### 課題一覧
A. 古代の男女の仕事についての文章によると、埴輪の性別は何から推定されていますか。
B. 古代の男女の仕事についての文章のうち、「馬を引く男性・柄杓を持った女」から「この経典を奉納する行事で中心になったのは男性だったのかな?」までの部分を、そのまま書き写しなさい。
C. 古代の男女の仕事についての文章を、最後の文の後から書き進めなさい。

### 抜粋本文
○ ○ ○ ○

足と腰を使って布を織る古代の機織り技術の様子です。
この織り機を使って機織りをする女性坐像埴輪の3D画像が展示されていて、
その埴輪を含む栃木県甲塚古墳(6世紀)から出土した埴輪の群像が9体、
展示室の真ん中に並べられていました。
馬を引く男性・柄杓を持った女性・盾を持つ男性・腰に手を当てた女性・機織りをする女性などの埴輪があって
性別は髪型から推定されているとか。(男性はみづら、女性はまとめ髪など)
沖ノ島の神への奉納物と考えられる、島から出土した紡績具の雛型(10世紀)からは
それらが女神に捧げられるものとされたことから昔から機織りが女性の仕事だったということがわかりますが、
後々は税として徴収される錦は男性が織り、女性は麻などを織るといった分業制になっていったとか。

古代の地域社会であるムラやサトの様子について、
島根県の青木遺跡から当時の様子を再現したジオラマ展示がありましたが
令集解(17世紀写)の儀制令春時祭田条に「男女悉く集まり」「則ち歯(年齢)を以て坐に居し」とあるので
8世紀のムラの祭祀は男女がともに参加して直会などでは年齢順に座っていた事例があったということだな。
出土した捧げ物の木簡には「〇〇丸」や「〇〇女」など男女の名前がみられるそうです。
鳥取県で見つかった般若多心経(845年)は奉納した中心人物数名のうち女性は1人のみで、
この経典を奉納する行事で中心になったのは男性だったのかな?
福島県の荒田目条里遺跡(奈良~平安時代)には農業のひとつとして田植えをした人々の記録があり、
ある郡司の田植えで参加した36人のうち男性33人、女性3人という日があったそうな。
一方、栄花物語(平安時代中期)によると50~60人の女性たちが田植えをするという記述がみられるので
この辺りから田植えが女性たちの仕事になり、早乙女のイメージに繋がっていったのかもしれない。
鳥取県の青谷横木遺跡から出土した田植木簡(10世紀後半)にも
女性8人、男3人、子ども1人と書かれたものがあるそうです。
(記録を追っていくと田植えに女性が増えるのは9世紀以降だそうな)

律令国家の時代。
『古事記』敏達天皇の項では、天皇の子どもは出生順に記録され、名前も「〇〇王」と書かれますが
律令制の時代になると皇子や皇女、親王や内親王となっていきますね。
702年の御野国加毛郡半布里戸籍(正倉院宝物)では戸ごとに男女を分けて記載していて
女性の名前はすべて「〇〇売」という風に売(メ)をつけて書かれています。

○ ○ ○ ○

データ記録
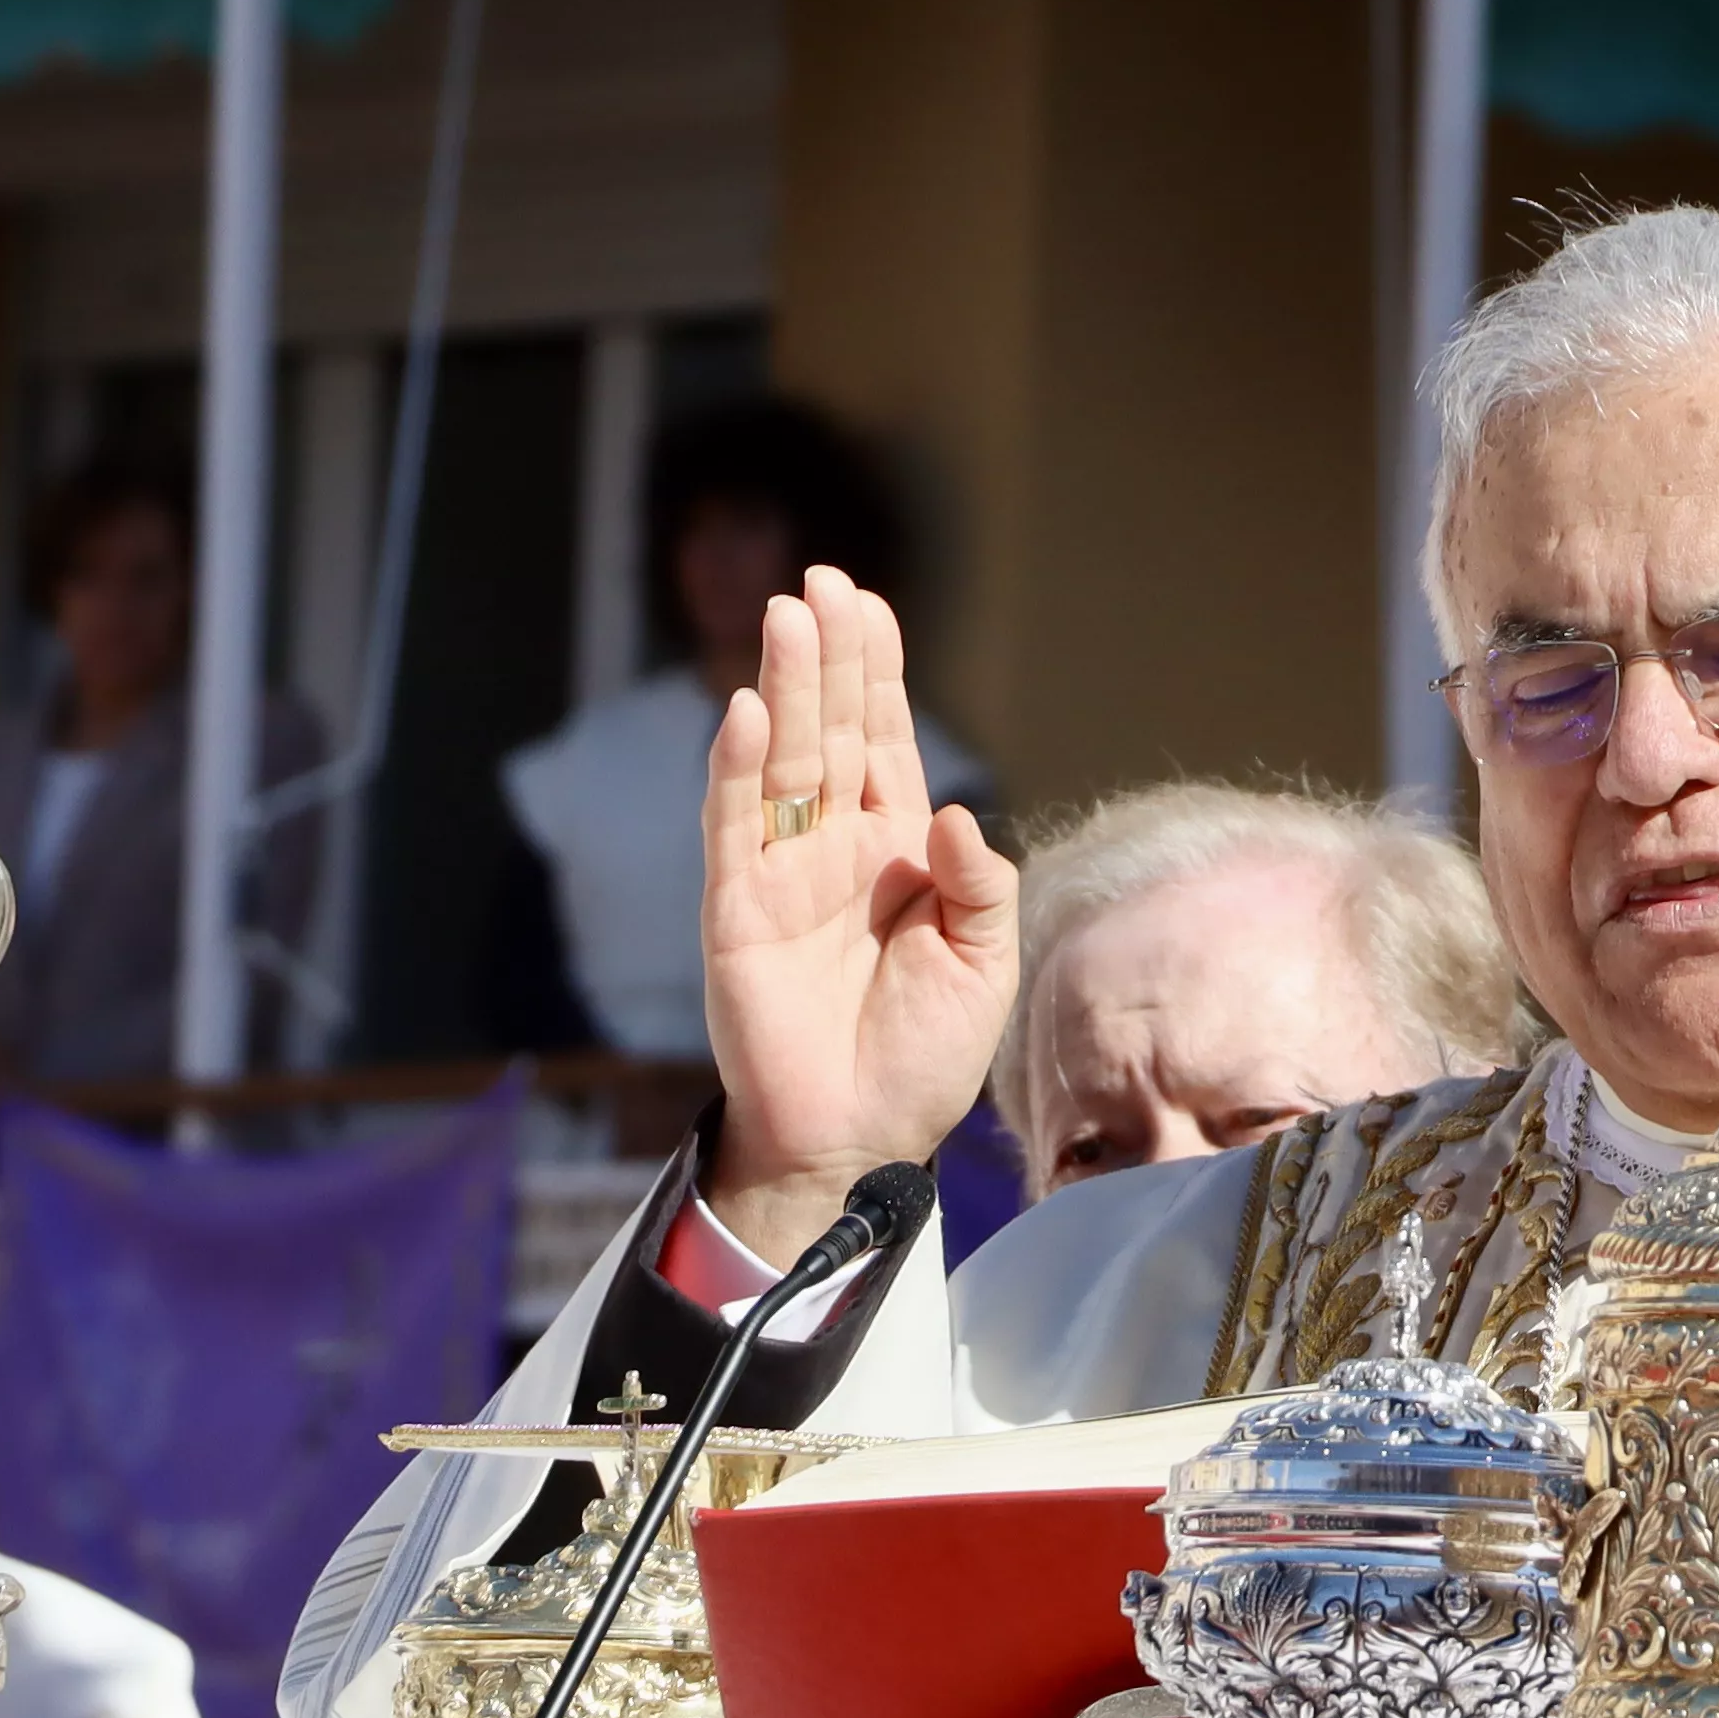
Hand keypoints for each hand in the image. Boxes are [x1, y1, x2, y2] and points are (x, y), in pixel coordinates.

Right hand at [704, 570, 1018, 1262]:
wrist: (860, 1137)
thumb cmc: (924, 1054)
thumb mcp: (983, 963)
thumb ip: (978, 883)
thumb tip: (948, 809)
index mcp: (897, 849)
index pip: (884, 739)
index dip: (876, 672)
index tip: (870, 602)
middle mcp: (836, 847)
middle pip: (830, 730)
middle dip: (828, 656)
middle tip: (822, 580)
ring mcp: (781, 874)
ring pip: (783, 762)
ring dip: (783, 691)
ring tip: (787, 618)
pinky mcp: (737, 913)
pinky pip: (735, 829)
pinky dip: (738, 771)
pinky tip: (745, 715)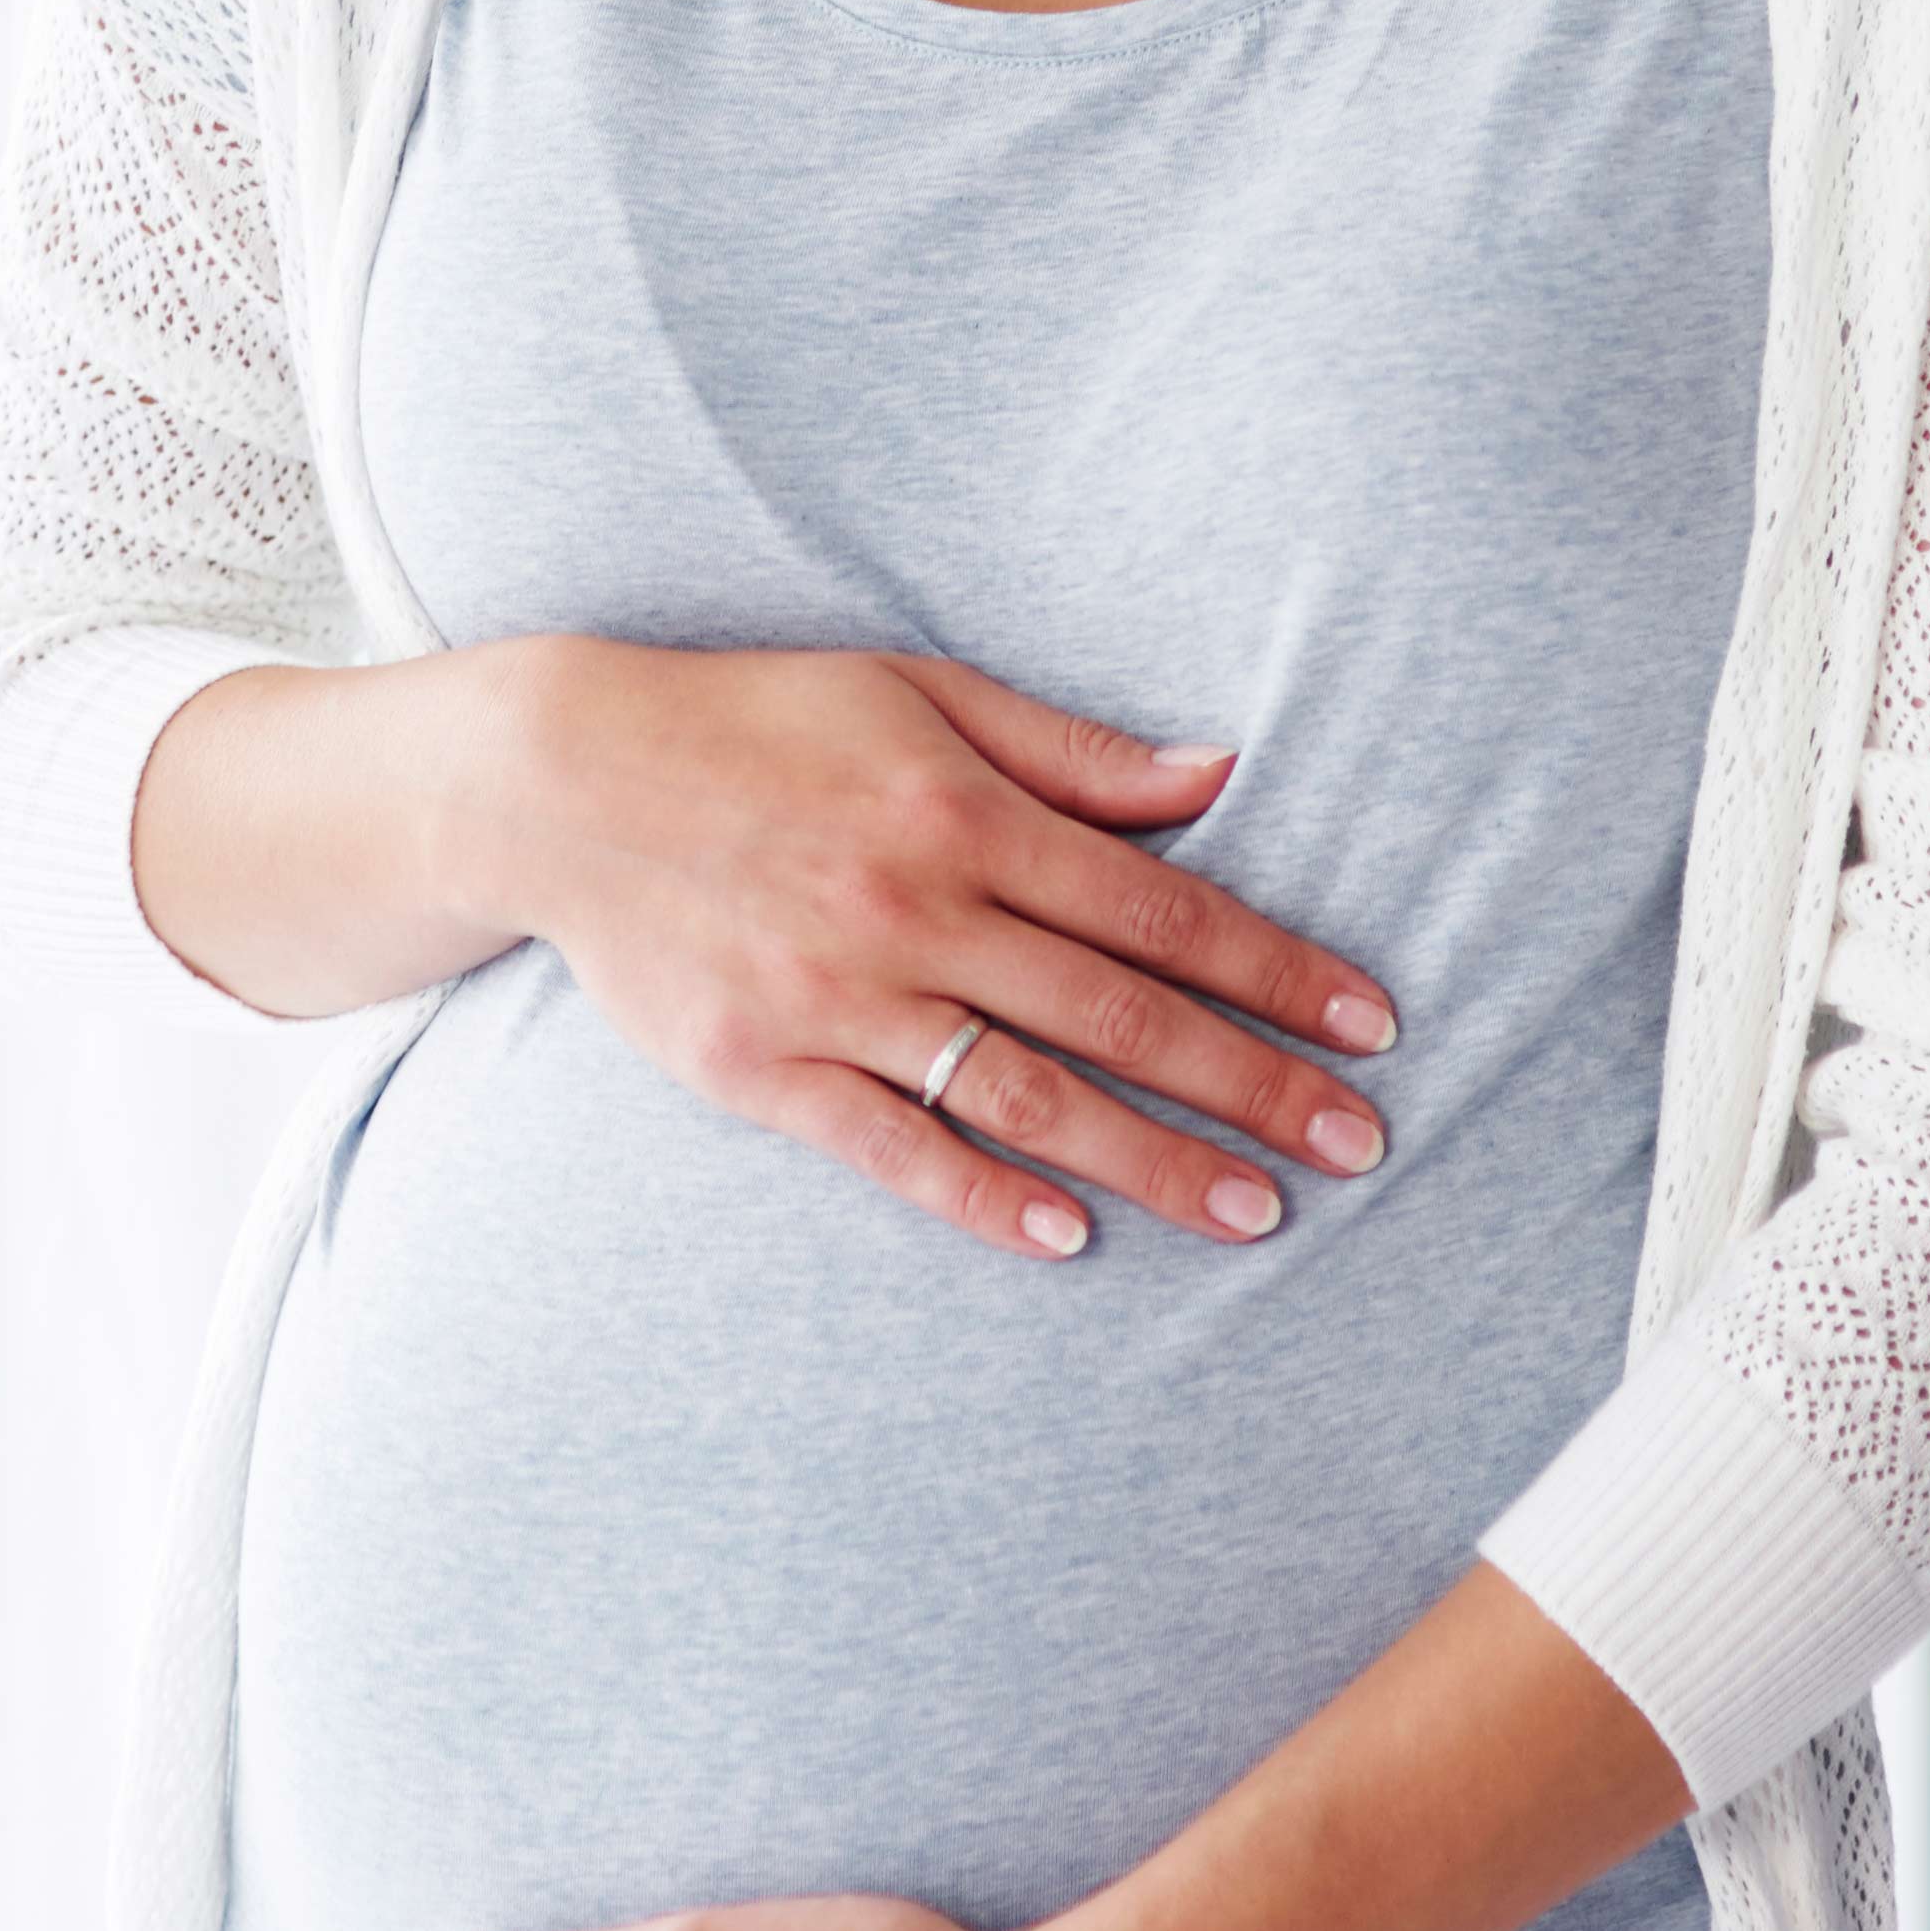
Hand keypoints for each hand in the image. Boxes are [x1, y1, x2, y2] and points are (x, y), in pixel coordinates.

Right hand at [454, 639, 1398, 1259]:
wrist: (561, 778)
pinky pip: (890, 1146)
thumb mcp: (920, 691)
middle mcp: (912, 907)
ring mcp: (835, 996)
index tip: (1368, 1022)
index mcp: (964, 809)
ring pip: (1023, 1095)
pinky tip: (1066, 1239)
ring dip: (1149, 1160)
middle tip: (1358, 1144)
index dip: (1275, 968)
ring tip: (1255, 1214)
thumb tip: (1217, 780)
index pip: (1158, 909)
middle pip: (1117, 1014)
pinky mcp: (759, 1067)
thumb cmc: (759, 722)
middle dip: (1252, 1085)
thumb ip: (1071, 753)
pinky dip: (981, 1196)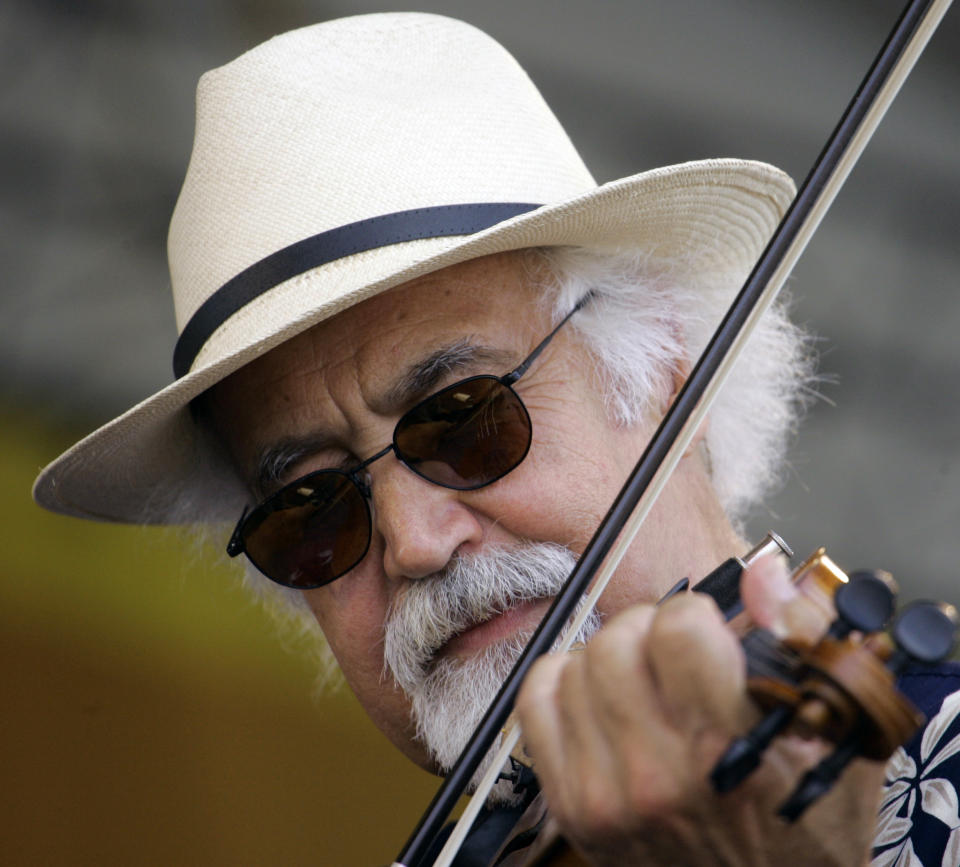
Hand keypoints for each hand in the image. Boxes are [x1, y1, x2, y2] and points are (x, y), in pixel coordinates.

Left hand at [514, 555, 884, 865]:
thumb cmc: (808, 824)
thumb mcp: (837, 732)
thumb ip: (803, 638)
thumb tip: (762, 571)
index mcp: (728, 747)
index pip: (678, 624)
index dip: (698, 615)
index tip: (709, 635)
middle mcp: (657, 772)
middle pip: (618, 638)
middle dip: (650, 629)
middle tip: (675, 655)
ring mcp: (604, 793)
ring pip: (576, 662)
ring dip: (611, 658)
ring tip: (646, 685)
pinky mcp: (569, 805)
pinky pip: (536, 699)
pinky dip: (564, 684)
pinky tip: (601, 700)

○ ○ ○ ○

### 課題の解答
A. 髪型から推定されています。

B.
馬を引く男性・柄杓を持った女性・盾を持つ男性・腰に手を当てた女性・機織りをする女性などの埴輪があって
性別は髪型から推定されているとか。(男性はみづら、女性はまとめ髪など)
沖ノ島の神への奉納物と考えられる、島から出土した紡績具の雛型(10世紀)からは
それらが女神に捧げられるものとされたことから昔から機織りが女性の仕事だったということがわかりますが、
後々は税として徴収される錦は男性が織り、女性は麻などを織るといった分業制になっていったとか。

古代の地域社会であるムラやサトの様子について、
島根県の青木遺跡から当時の様子を再現したジオラマ展示がありましたが
令集解(17世紀写)の儀制令春時祭田条に「男女悉く集まり」「則ち歯(年齢)を以て坐に居し」とあるので
8世紀のムラの祭祀は男女がともに参加して直会などでは年齢順に座っていた事例があったということだな。
出土した捧げ物の木簡には「〇〇丸」や「〇〇女」など男女の名前がみられるそうです。
鳥取県で見つかった般若多心経(845年)は奉納した中心人物数名のうち女性は1人のみで、
この経典を奉納する行事で中心になったのは男性だったのかな?

C.
当時の働く女性の姿として、青谷横木遺跡で見つかった7世紀の女子群像の板絵が紹介されていて
これらは高松塚古墳の女性群像との共通点が指摘されているというのは過去にニュースになりましたね~。
伊福吉部徳足比売臣骨蔵器は、因幡から飛鳥にやってきて働いていた女官の骨蔵器で
蓋に放射状に16行の銘文が108字で彫られていました。
竹波命婦木簡からは、常陸国筑波郡出身の竹波命婦(称德天皇に仕えた女官)が
御所の食料として小豆、醤(ひしお)、酢などを請求したことがわかります。
他にも、『続日本紀』721年の年末の大祓には官人およびその家族(女性や子ども)も呼ばれていたり
707年に大極殿で110人に位が授けられた際には男女が同じ日・同じ場所で授けられていたことがわかるとか。


続いて、「中世の政治と男女」。
奈良時代まで顔をさらして働いていた官人女性たちが顔を隠すようになっていく様子が
駒競行幸絵詞(藤原頼通の時代を描いた絵巻)や枕草子からわかります。
高山寺文書群は八条院(鳥羽法皇の娘)の院庁にあった文書を貼りつけて屏風に仕立てていて
彼女の所領だった荘園の運営や日々の事務などが記録されています。
トラブルがあったときの「女院の仰せのとおりに」と答えたらしい人の記録とか、生々しいやら微笑ましいやら。
八条院に仕えていた健御前(藤原定家の姉)の日記には
「侍所の人は朝来るのが遅くて夜には帰ってしまう」などという記述が見られるそうです。
定家の日記『明月記』1226年12月18日の項には長女が禁色勅許を許されたことが書いてあり、
前年に息子の為家が蔵人頭になったことと合わせて「男女の栄」としています。
(ちなみに定家の父俊成の娘たちは11人が禁色を許されています)
また、女院号を冠した美福門院庁下文(1160年11月2日付)は公文書のためか漢文で書かれていますが
後土御門天皇の書状(室町時代)は一位御局(日野富子)に宛てたもので
仮名ちらし書きになっていました。
男性も私的なものなら仮名まじり文で書いていますね。

次に「中世の家と宗教」。
源頼朝の妻北条政子について、『新編吾妻鏡』の関東将軍次第には「平政子治8年」とありまして
編者は政子の治世があったという認識みたいですね。
承久の乱に際し御家人たちを呼んで御簾の中から「頼朝の恩は山より高く海より深い」と檄を飛ばしたのは有名な話ですが
尼将軍と呼ばれるようになったのはいつ頃からだろうな…。
(あと「源頼朝」と「平政子」の夫妻なので夫婦別姓なのだよね)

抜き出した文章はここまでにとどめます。